◆ What the exercise asks
Quote the entries below from the line with "X107750000Y-95437500D03*" through the line with "X101000000Y-92462500D03*", both ends included, and only those lines.

(Items from a data source)

····················

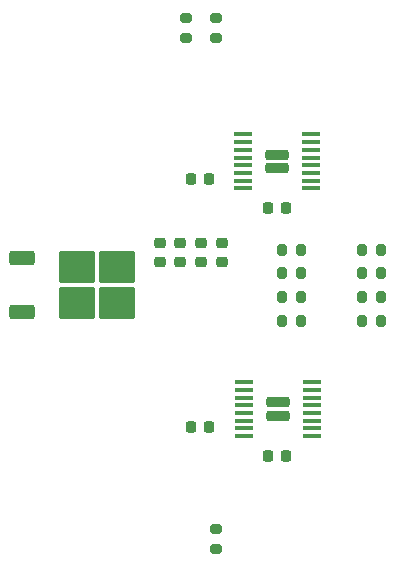
<source format=gbr>
%TF.GenerationSoftware,KiCad,Pcbnew,7.0.6*%
%TF.CreationDate,2024-02-11T17:46:38+09:00*%
%TF.ProjectId,MotorDriver_DRV8874_20240201,4d6f746f-7244-4726-9976-65725f445256,rev?*%
%TF.SameCoordinates,Original*%
%TF.FileFunction,Paste,Top*%
%TF.FilePolarity,Positive*%
%FSLAX46Y46*%
G04 Gerber Fmt 4.6, Leading zero omitted, Abs format (unit mm)*
G04 Created by KiCad (PCBNEW 7.0.6) date 2024-02-11 17:46:38*
%MOMM*%
%LPD*%
G01*
G04 APERTURE LIST*
G04 Aperture macros list*
%AMRoundRect*
0 Rectangle with rounded corners*
0 $1 Rounding radius*
0 $2 $3 $4 $5 $6 $7 $8 $9 X,Y pos of 4 corners*
0 Add a 4 corners polygon primitive as box body*
4,1,4,$2,$3,$4,$5,$6,$7,$8,$9,$2,$3,0*
0 Add four circle primitives for the rounded corners*
1,1,$1+$1,$2,$3*
1,1,$1+$1,$4,$5*
1,1,$1+$1,$6,$7*
1,1,$1+$1,$8,$9*
0 Add four rect primitives between the rounded corners*
20,1,$1+$1,$2,$3,$4,$5,0*
20,1,$1+$1,$4,$5,$6,$7,0*
20,1,$1+$1,$6,$7,$8,$9,0*
20,1,$1+$1,$8,$9,$2,$3,0*%
G04 Aperture macros list end*
%ADD10RoundRect,0.200000X0.200000X0.275000X-0.200000X0.275000X-0.200000X-0.275000X0.200000X-0.275000X0*%
%ADD11RoundRect,0.225000X-0.250000X0.225000X-0.250000X-0.225000X0.250000X-0.225000X0.250000X0.225000X0*%
%ADD12RoundRect,0.225000X0.225000X0.250000X-0.225000X0.250000X-0.225000X-0.250000X0.225000X-0.250000X0*%
%ADD13RoundRect,0.200000X-0.275000X0.200000X-0.275000X-0.200000X0.275000X-0.200000X0.275000X0.200000X0*%
%ADD14RoundRect,0.200000X-0.200000X-0.275000X0.200000X-0.275000X0.200000X0.275000X-0.200000X0.275000X0*%
%ADD15RoundRect,0.250000X-0.850000X-0.350000X0.850000X-0.350000X0.850000X0.350000X-0.850000X0.350000X0*%
%ADD16RoundRect,0.250000X-1.275000X-1.125000X1.275000X-1.125000X1.275000X1.125000X-1.275000X1.125000X0*%
%ADD17RoundRect,0.232500X0.757500X0.232500X-0.757500X0.232500X-0.757500X-0.232500X0.757500X-0.232500X0*%
%ADD18RoundRect,0.100000X0.687500X0.100000X-0.687500X0.100000X-0.687500X-0.100000X0.687500X-0.100000X0*%
G04 APERTURE END LIST*
D10*
%TO.C,R2*%
X107750000Y-91437500D03*
X106100000Y-91437500D03*
%TD*%
D11*
%TO.C,C2*%
X97500000Y-90912500D03*
X97500000Y-92462500D03*
%TD*%
D12*
%TO.C,C4*%
X106450000Y-87937500D03*
X104900000Y-87937500D03*
%TD*%
D13*
%TO.C,R8*%
X100500000Y-71862500D03*
X100500000Y-73512500D03*
%TD*%
D14*
%TO.C,R11*%
X112850000Y-91437500D03*
X114500000Y-91437500D03*
%TD*%
D15*
%TO.C,D1*%
X84135000Y-92157500D03*
D16*
X88760000Y-92912500D03*
X88760000Y-95962500D03*
X92110000Y-92912500D03*
X92110000Y-95962500D03*
D15*
X84135000Y-96717500D03*
%TD*%
D11*
%TO.C,C3*%
X99250000Y-90912500D03*
X99250000Y-92462500D03*
%TD*%
%TO.C,C1*%
X95750000Y-90912500D03*
X95750000Y-92462500D03*
%TD*%
D14*
%TO.C,R1*%
X106100000Y-95437500D03*
X107750000Y-95437500D03*
%TD*%
D10*
%TO.C,R4*%
X107750000Y-97437500D03*
X106100000Y-97437500D03*
%TD*%
D14*
%TO.C,R10*%
X112850000Y-95437500D03*
X114500000Y-95437500D03*
%TD*%
D13*
%TO.C,R6*%
X100500000Y-115112500D03*
X100500000Y-116762500D03*
%TD*%
D17*
%TO.C,U1*%
X105675000Y-84542133D03*
X105675000Y-83382133D03*
D18*
X108537500Y-86237133D03*
X108537500Y-85587133D03*
X108537500Y-84937133D03*
X108537500Y-84287133D03*
X108537500Y-83637133D03*
X108537500Y-82987133D03*
X108537500Y-82337133D03*
X108537500Y-81687133D03*
X102812500Y-81687133D03*
X102812500Y-82337133D03*
X102812500Y-82987133D03*
X102812500Y-83637133D03*
X102812500Y-84287133D03*
X102812500Y-84937133D03*
X102812500Y-85587133D03*
X102812500Y-86237133D03*
%TD*%
D10*
%TO.C,R3*%
X107750000Y-93437500D03*
X106100000Y-93437500D03*
%TD*%
D14*
%TO.C,R9*%
X112850000Y-97437500D03*
X114500000Y-97437500D03*
%TD*%
D10*
%TO.C,R5*%
X114500000Y-93437500D03*
X112850000Y-93437500D03*
%TD*%
D12*
%TO.C,C7*%
X106450000Y-108937500D03*
X104900000Y-108937500D03*
%TD*%
D11*
%TO.C,C5*%
X101000000Y-90912500D03*
X101000000Y-92462500D03*
%TD*%
D13*
%TO.C,R7*%
X98000000Y-71862500D03*
X98000000Y-73512500D03*
%TD*%
D12*
%TO.C,C6*%
X99950000Y-85437500D03*
X98400000Y-85437500D03*
%TD*%
%TO.C,C8*%
X99950000Y-106437500D03*
X98400000Y-106437500D03*
%TD*%
D17*
%TO.C,U2*%
X105787500Y-105517500D03*
X105787500Y-104357500D03*
D18*
X108650000Y-107212500D03*
X108650000Y-106562500D03*
X108650000Y-105912500D03*
X108650000Y-105262500D03*
X108650000Y-104612500D03*
X108650000Y-103962500D03*
X108650000Y-103312500D03*
X108650000Y-102662500D03*
X102925000Y-102662500D03*
X102925000Y-103312500D03*
X102925000Y-103962500D03*
X102925000Y-104612500D03*
X102925000Y-105262500D03*
X102925000Y-105912500D03*
X102925000Y-106562500D03*
X102925000Y-107212500D03*
%TD*%
M02*

</source>
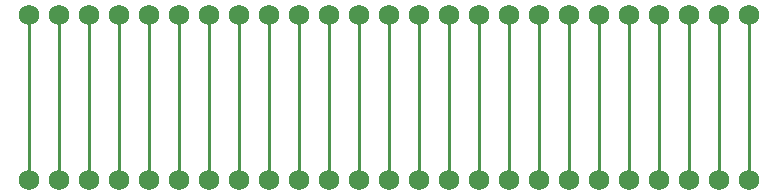
<source format=gbr>
%TF.GenerationSoftware,KiCad,Pcbnew,(5.1.7)-1*%
%TF.CreationDate,2023-03-16T12:51:53-07:00*%
%TF.ProjectId,smsQSB,736d7351-5342-42e6-9b69-6361645f7063,rev?*%
%TF.SameCoordinates,Original*%
%TF.FileFunction,Copper,L1,Top*%
%TF.FilePolarity,Positive*%
%FSLAX46Y46*%
G04 Gerber Fmt 4.6, Leading zero omitted, Abs format (unit mm)*
G04 Created by KiCad (PCBNEW (5.1.7)-1) date 2023-03-16 12:51:53*
%MOMM*%
%LPD*%
G01*
G04 APERTURE LIST*
%TA.AperFunction,ComponentPad*%
%ADD10C,1.750000*%
%TD*%
%TA.AperFunction,Conductor*%
%ADD11C,0.250000*%
%TD*%
G04 APERTURE END LIST*
D10*
%TO.P,J2,25*%
%TO.N,Net-(J1-Pad25)*%
X213360000Y-106000000D03*
%TO.P,J2,24*%
%TO.N,Net-(J1-Pad24)*%
X210820000Y-106000000D03*
%TO.P,J2,23*%
%TO.N,Net-(J1-Pad23)*%
X208280000Y-106000000D03*
%TO.P,J2,22*%
%TO.N,Net-(J1-Pad22)*%
X205740000Y-106000000D03*
%TO.P,J2,21*%
%TO.N,Net-(J1-Pad21)*%
X203200000Y-106000000D03*
%TO.P,J2,20*%
%TO.N,Net-(J1-Pad20)*%
X200660000Y-106000000D03*
%TO.P,J2,19*%
%TO.N,Net-(J1-Pad19)*%
X198120000Y-106000000D03*
%TO.P,J2,18*%
%TO.N,Net-(J1-Pad18)*%
X195580000Y-106000000D03*
%TO.P,J2,17*%
%TO.N,Net-(J1-Pad17)*%
X193040000Y-106000000D03*
%TO.P,J2,16*%
%TO.N,Net-(J1-Pad16)*%
X190500000Y-106000000D03*
%TO.P,J2,15*%
%TO.N,Net-(J1-Pad15)*%
X187960000Y-106000000D03*
%TO.P,J2,14*%
%TO.N,Net-(J1-Pad14)*%
X185420000Y-106000000D03*
%TO.P,J2,13*%
%TO.N,Net-(J1-Pad13)*%
X182880000Y-106000000D03*
%TO.P,J2,12*%
%TO.N,Net-(J1-Pad12)*%
X180340000Y-106000000D03*
%TO.P,J2,11*%
%TO.N,Net-(J1-Pad11)*%
X177800000Y-106000000D03*
%TO.P,J2,10*%
%TO.N,Net-(J1-Pad10)*%
X175260000Y-106000000D03*
%TO.P,J2,9*%
%TO.N,Net-(J1-Pad9)*%
X172720000Y-106000000D03*
%TO.P,J2,8*%
%TO.N,Net-(J1-Pad8)*%
X170180000Y-106000000D03*
%TO.P,J2,7*%
%TO.N,Net-(J1-Pad7)*%
X167640000Y-106000000D03*
%TO.P,J2,6*%
%TO.N,Net-(J1-Pad6)*%
X165100000Y-106000000D03*
%TO.P,J2,5*%
%TO.N,Net-(J1-Pad5)*%
X162560000Y-106000000D03*
%TO.P,J2,4*%
%TO.N,Net-(J1-Pad4)*%
X160020000Y-106000000D03*
%TO.P,J2,3*%
%TO.N,Net-(J1-Pad3)*%
X157480000Y-106000000D03*
%TO.P,J2,2*%
%TO.N,Net-(J1-Pad2)*%
X154940000Y-106000000D03*
%TO.P,J2,1*%
%TO.N,Net-(J1-Pad1)*%
X152400000Y-106000000D03*
%TD*%
%TO.P,J1,25*%
%TO.N,Net-(J1-Pad25)*%
X213360000Y-92000000D03*
%TO.P,J1,24*%
%TO.N,Net-(J1-Pad24)*%
X210820000Y-92000000D03*
%TO.P,J1,23*%
%TO.N,Net-(J1-Pad23)*%
X208280000Y-92000000D03*
%TO.P,J1,22*%
%TO.N,Net-(J1-Pad22)*%
X205740000Y-92000000D03*
%TO.P,J1,21*%
%TO.N,Net-(J1-Pad21)*%
X203200000Y-92000000D03*
%TO.P,J1,20*%
%TO.N,Net-(J1-Pad20)*%
X200660000Y-92000000D03*
%TO.P,J1,19*%
%TO.N,Net-(J1-Pad19)*%
X198120000Y-92000000D03*
%TO.P,J1,18*%
%TO.N,Net-(J1-Pad18)*%
X195580000Y-92000000D03*
%TO.P,J1,17*%
%TO.N,Net-(J1-Pad17)*%
X193040000Y-92000000D03*
%TO.P,J1,16*%
%TO.N,Net-(J1-Pad16)*%
X190500000Y-92000000D03*
%TO.P,J1,15*%
%TO.N,Net-(J1-Pad15)*%
X187960000Y-92000000D03*
%TO.P,J1,14*%
%TO.N,Net-(J1-Pad14)*%
X185420000Y-92000000D03*
%TO.P,J1,13*%
%TO.N,Net-(J1-Pad13)*%
X182880000Y-92000000D03*
%TO.P,J1,12*%
%TO.N,Net-(J1-Pad12)*%
X180340000Y-92000000D03*
%TO.P,J1,11*%
%TO.N,Net-(J1-Pad11)*%
X177800000Y-92000000D03*
%TO.P,J1,10*%
%TO.N,Net-(J1-Pad10)*%
X175260000Y-92000000D03*
%TO.P,J1,9*%
%TO.N,Net-(J1-Pad9)*%
X172720000Y-92000000D03*
%TO.P,J1,8*%
%TO.N,Net-(J1-Pad8)*%
X170180000Y-92000000D03*
%TO.P,J1,7*%
%TO.N,Net-(J1-Pad7)*%
X167640000Y-92000000D03*
%TO.P,J1,6*%
%TO.N,Net-(J1-Pad6)*%
X165100000Y-92000000D03*
%TO.P,J1,5*%
%TO.N,Net-(J1-Pad5)*%
X162560000Y-92000000D03*
%TO.P,J1,4*%
%TO.N,Net-(J1-Pad4)*%
X160020000Y-92000000D03*
%TO.P,J1,3*%
%TO.N,Net-(J1-Pad3)*%
X157480000Y-92000000D03*
%TO.P,J1,2*%
%TO.N,Net-(J1-Pad2)*%
X154940000Y-92000000D03*
%TO.P,J1,1*%
%TO.N,Net-(J1-Pad1)*%
X152400000Y-92000000D03*
%TD*%
D11*
%TO.N,Net-(J1-Pad25)*%
X213360000Y-92000000D02*
X213360000Y-106000000D01*
%TO.N,Net-(J1-Pad24)*%
X210820000Y-92000000D02*
X210820000Y-106000000D01*
%TO.N,Net-(J1-Pad23)*%
X208280000Y-92000000D02*
X208280000Y-106000000D01*
%TO.N,Net-(J1-Pad22)*%
X205740000Y-92000000D02*
X205740000Y-106000000D01*
%TO.N,Net-(J1-Pad21)*%
X203200000Y-92000000D02*
X203200000Y-106000000D01*
%TO.N,Net-(J1-Pad20)*%
X200660000Y-92000000D02*
X200660000Y-106000000D01*
%TO.N,Net-(J1-Pad19)*%
X198120000Y-92000000D02*
X198120000Y-106000000D01*
%TO.N,Net-(J1-Pad18)*%
X195580000Y-92000000D02*
X195580000Y-106000000D01*
%TO.N,Net-(J1-Pad17)*%
X193040000Y-92000000D02*
X193040000Y-106000000D01*
%TO.N,Net-(J1-Pad16)*%
X190500000Y-92000000D02*
X190500000Y-106000000D01*
%TO.N,Net-(J1-Pad15)*%
X187960000Y-92000000D02*
X187960000Y-106000000D01*
%TO.N,Net-(J1-Pad14)*%
X185420000Y-92000000D02*
X185420000Y-106000000D01*
%TO.N,Net-(J1-Pad13)*%
X182880000Y-92000000D02*
X182880000Y-106000000D01*
%TO.N,Net-(J1-Pad12)*%
X180340000Y-92000000D02*
X180340000Y-106000000D01*
%TO.N,Net-(J1-Pad11)*%
X177800000Y-92000000D02*
X177800000Y-106000000D01*
%TO.N,Net-(J1-Pad10)*%
X175260000Y-92000000D02*
X175260000Y-106000000D01*
%TO.N,Net-(J1-Pad9)*%
X172720000Y-92000000D02*
X172720000Y-106000000D01*
%TO.N,Net-(J1-Pad8)*%
X170180000Y-92000000D02*
X170180000Y-106000000D01*
%TO.N,Net-(J1-Pad7)*%
X167640000Y-92000000D02*
X167640000Y-106000000D01*
%TO.N,Net-(J1-Pad6)*%
X165100000Y-92000000D02*
X165100000Y-106000000D01*
%TO.N,Net-(J1-Pad5)*%
X162560000Y-92000000D02*
X162560000Y-106000000D01*
%TO.N,Net-(J1-Pad4)*%
X160020000Y-92000000D02*
X160020000Y-106000000D01*
%TO.N,Net-(J1-Pad3)*%
X157480000Y-92000000D02*
X157480000Y-106000000D01*
%TO.N,Net-(J1-Pad2)*%
X154940000Y-92000000D02*
X154940000Y-106000000D01*
%TO.N,Net-(J1-Pad1)*%
X152400000Y-92000000D02*
X152400000Y-106000000D01*
%TD*%
M02*

</source>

····················

◆ Response box
X107750000Y-95437500D03*
%TD*%
D10*
%TO.C,R4*%
X107750000Y-97437500D03*
X106100000Y-97437500D03*
%TD*%
D14*
%TO.C,R10*%
X112850000Y-95437500D03*
X114500000Y-95437500D03*
%TD*%
D13*
%TO.C,R6*%
X100500000Y-115112500D03*
X100500000Y-116762500D03*
%TD*%
D17*
%TO.C,U1*%
X105675000Y-84542133D03*
X105675000Y-83382133D03*
D18*
X108537500Y-86237133D03*
X108537500Y-85587133D03*
X108537500Y-84937133D03*
X108537500Y-84287133D03*
X108537500Y-83637133D03*
X108537500Y-82987133D03*
X108537500Y-82337133D03*
X108537500Y-81687133D03*
X102812500Y-81687133D03*
X102812500Y-82337133D03*
X102812500Y-82987133D03*
X102812500Y-83637133D03*
X102812500Y-84287133D03*
X102812500Y-84937133D03*
X102812500Y-85587133D03*
X102812500Y-86237133D03*
%TD*%
D10*
%TO.C,R3*%
X107750000Y-93437500D03*
X106100000Y-93437500D03*
%TD*%
D14*
%TO.C,R9*%
X112850000Y-97437500D03*
X114500000Y-97437500D03*
%TD*%
D10*
%TO.C,R5*%
X114500000Y-93437500D03*
X112850000Y-93437500D03*
%TD*%
D12*
%TO.C,C7*%
X106450000Y-108937500D03*
X104900000Y-108937500D03*
%TD*%
D11*
%TO.C,C5*%
X101000000Y-90912500D03*
X101000000Y-92462500D03*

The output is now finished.